Collected data entries
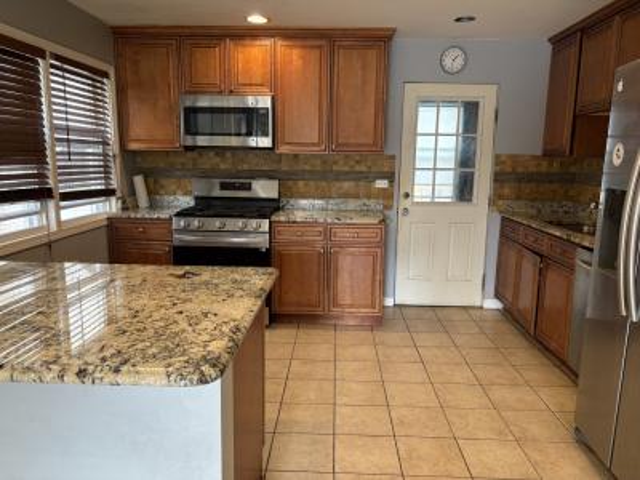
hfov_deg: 67.3
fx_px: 481
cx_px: 320
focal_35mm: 26
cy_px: 240
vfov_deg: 53.1
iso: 125
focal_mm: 5.96
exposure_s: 1/60
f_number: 1.6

**TASK INSTRUCTIONS:** From the first line above to the last, reproduce the records exactly but without the pictures.

**EXPECTED ANSWER:**
hfov_deg: 67.3
fx_px: 481
cx_px: 320
focal_35mm: 26
cy_px: 240
vfov_deg: 53.1
iso: 125
focal_mm: 5.96
exposure_s: 1/60
f_number: 1.6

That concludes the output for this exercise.